**Exercise description:** Can you print all of the lines below exactly as they appear, leaving the pictures out?

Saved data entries

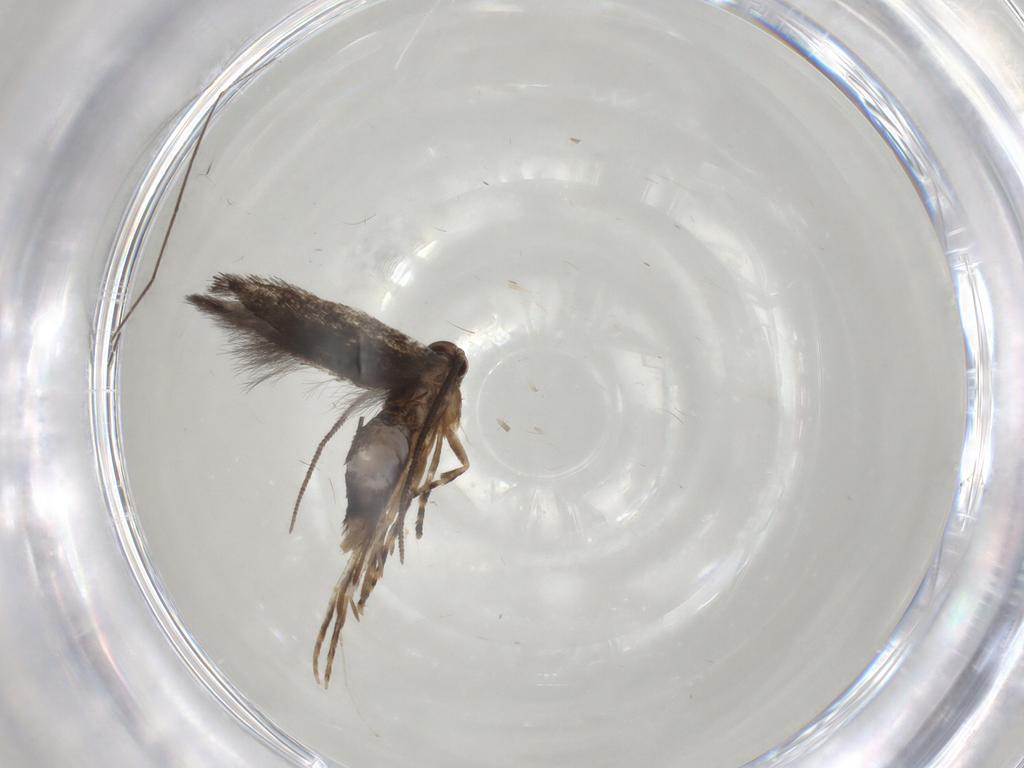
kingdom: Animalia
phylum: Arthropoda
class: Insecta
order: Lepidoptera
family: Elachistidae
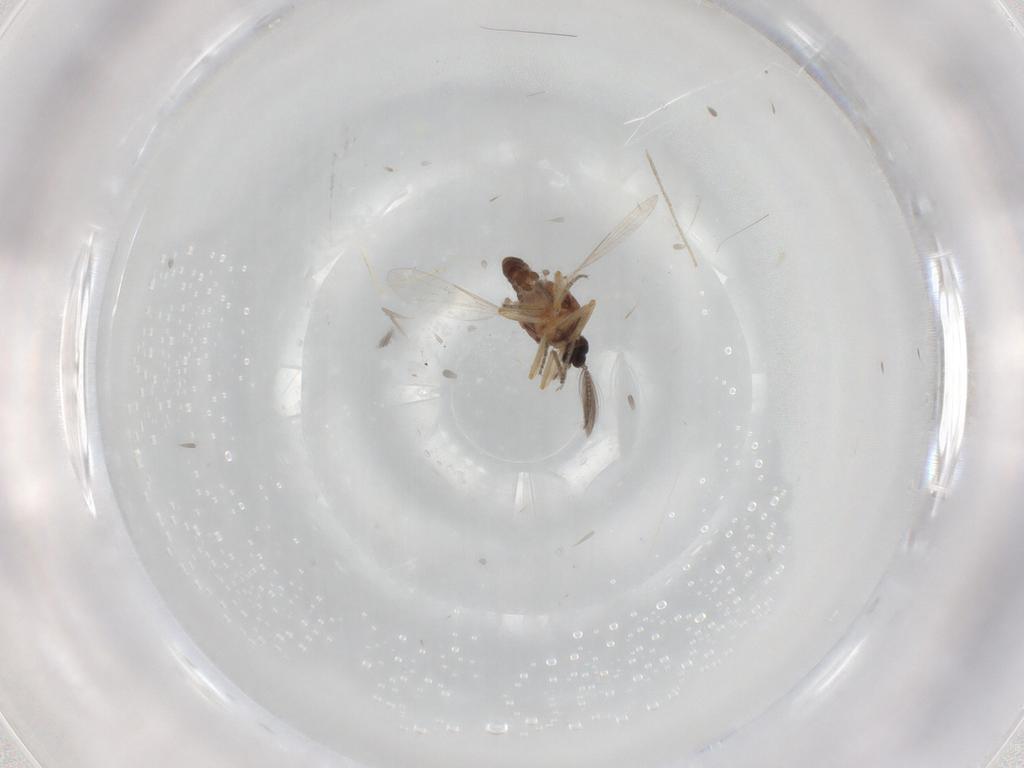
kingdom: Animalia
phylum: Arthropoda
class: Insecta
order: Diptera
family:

**Exercise result:**
kingdom: Animalia
phylum: Arthropoda
class: Insecta
order: Lepidoptera
family: Elachistidae
kingdom: Animalia
phylum: Arthropoda
class: Insecta
order: Diptera
family:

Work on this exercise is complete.